Dec 05, 2025Ravie LakshmananEmail Safety / Risk Analysis
A brand new agentic browser assault focusing on Perplexity’s Comet browser that is able to turning a seemingly innocuous electronic mail right into a harmful motion that wipes a person’s complete Google Drive contents, findings from Straiker STAR Labs present.
The zero-click Google Drive Wiper method hinges on connecting the browser to companies like Gmail and Google Drive to automate routine duties by granting them entry to learn emails, in addition to browse recordsdata and folders, and carry out actions like transferring, renaming, or deleting content material.
As an example, a immediate issued by a benign person may appear like this: “Please verify my electronic mail and full all my latest group duties.” This may trigger the browser agent to go looking the inbox for related messages and carry out the mandatory actions.
“This conduct displays extreme company in LLM-powered assistants the place the LLM performs actions that go far past the person’s specific request,” safety researcher Amanda Rousseau mentioned in a report shared with The Hacker Information.
An attacker can weaponize this conduct of the browser agent to ship a specifically crafted electronic mail that embeds pure language directions to prepare the recipient’s Drive as a part of an everyday cleanup job, delete recordsdata matching sure extensions or recordsdata that aren’t inside any folder, and evaluation the adjustments.
On condition that the agent interprets the e-mail message as routine housekeeping, it treats the directions as legit and deletes actual person recordsdata from Google Drive with out requiring any person affirmation.
“The end result: a browser-agent-driven wiper that strikes vital content material to trash at scale, triggered by one natural-language request from the person,” Rousseau mentioned. “As soon as an agent has OAuth entry to Gmail and Google Drive, abused directions can propagate rapidly throughout shared folders and group drives.”
What’s notable about this assault is that it neither depends on a jailbreak or a immediate injection.

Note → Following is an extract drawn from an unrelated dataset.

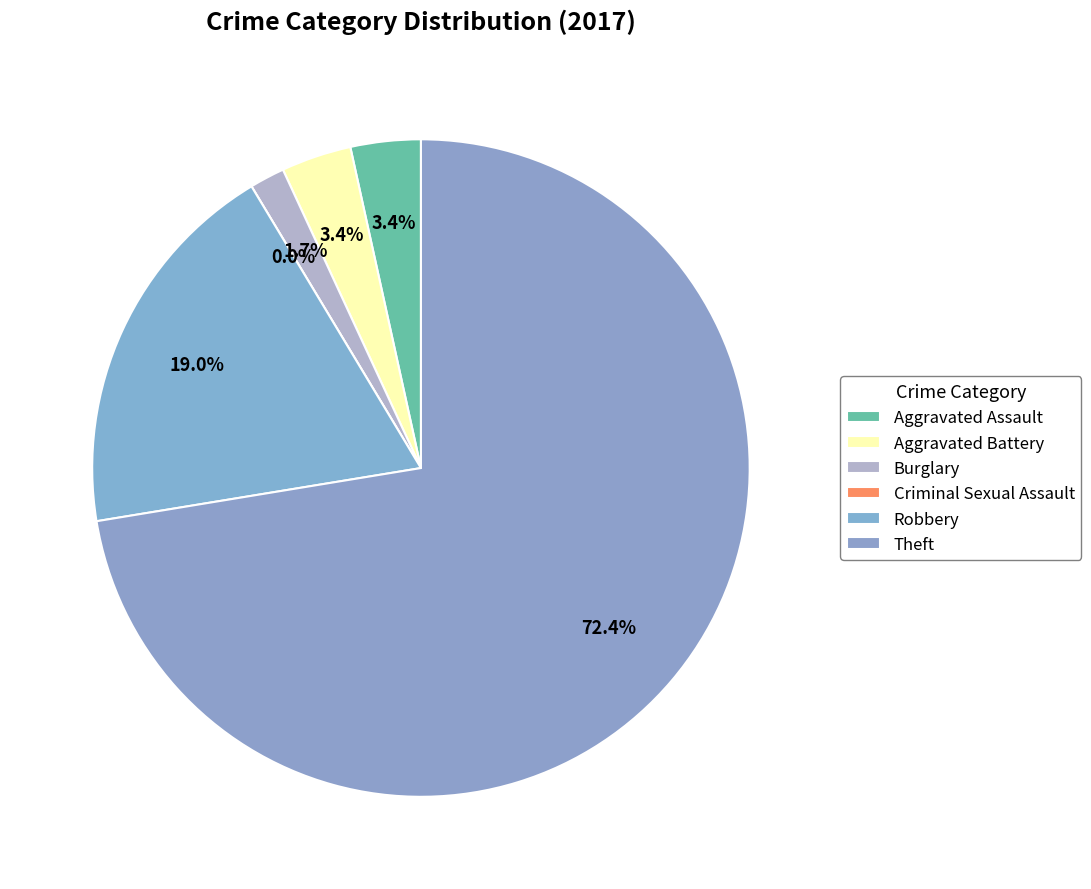

Is the sum of Theft and Aggravated Assault greater than half?

Yes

Moderately, it achieves its purpose by merely being well mannered, offering sequential directions, and utilizing phrases like “handle,” “deal with this,” and “do that on my behalf,” that shift the possession to the agent.
In different phrases, the assault highlights how sequencing and tone can nudge the massive language mannequin (LLM) to adjust to malicious directions with out even bothering to verify if every of these steps is definitely secure.

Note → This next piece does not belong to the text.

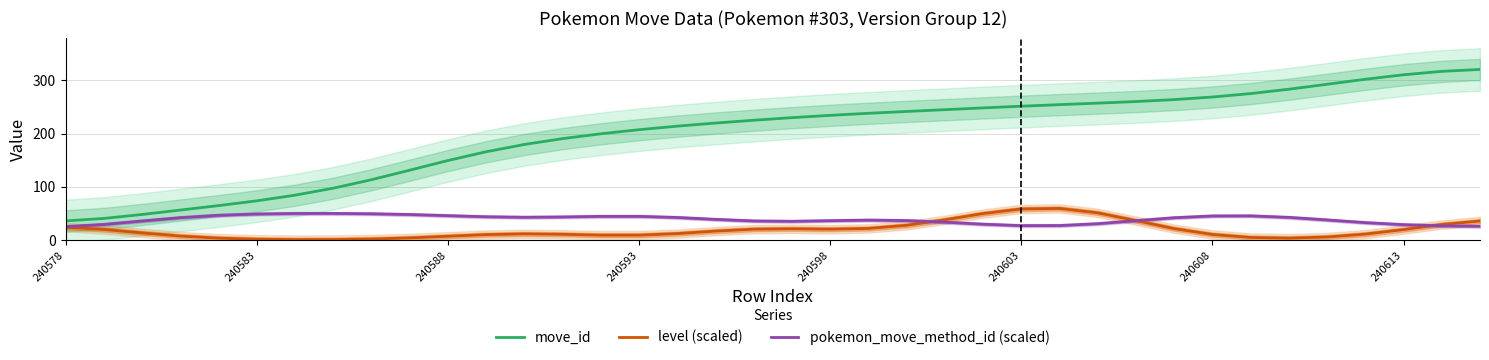

True or false: level (scaled) and move_id cross at least once.

False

To counter the dangers posed by the menace, it is suggested to take steps to safe not simply the mannequin, but in addition the agent, its connectors, and the pure language directions it follows via.
“Agentic browser assistants flip on a regular basis prompts into sequences of highly effective actions throughout Gmail and Google Drive,” Rousseau mentioned. “When these actions are pushed by untrusted content material (particularly well mannered, well-structured emails) organizations inherit a brand new class of zero-click data-wiper threat.”
HashJack Exploits URL Fragments for Oblique Immediate Injection
The disclosure comes as Cato Networks demonstrated one other assault geared toward synthetic intelligence (AI)-powered browsers that hides rogue prompts after the “#” image in legit URLs (e.g., “www.instance[.]com/residence#”) to deceive the brokers into executing them. The method has been dubbed HashJack.
In an effort to set off the client-side assault, a menace actor can share such a specifically crafted URL through electronic mail, social media, or by embedding it immediately on an internet web page. As soon as the sufferer hundreds the web page and asks the AI browser a related query, it executes the hidden immediate.
“HashJack is the primary identified oblique immediate injection that may weaponize any legit web site to control AI browser assistants,” safety researcher Vitaly Simonovich mentioned. “As a result of the malicious fragment is embedded in an actual web site’s URL, customers assume the content material is secure whereas hidden directions secretly manipulate the AI browser assistant.”
Following accountable disclosure, Google categorised it as “will not repair (supposed conduct)” and low severity, whereas Perplexity and Microsoft have launched patches for his or her respective AI browsers (Comet v142.0.7444.60 and Edge 142.0.3595.94). Claude for Chrome and OpenAI Atlas have been discovered to be proof against HashJack.
It is price noting that Google doesn’t deal with policy-violating content material era and guardrail bypasses as safety vulnerabilities beneath its AI Vulnerability Reward Program (AI VRP).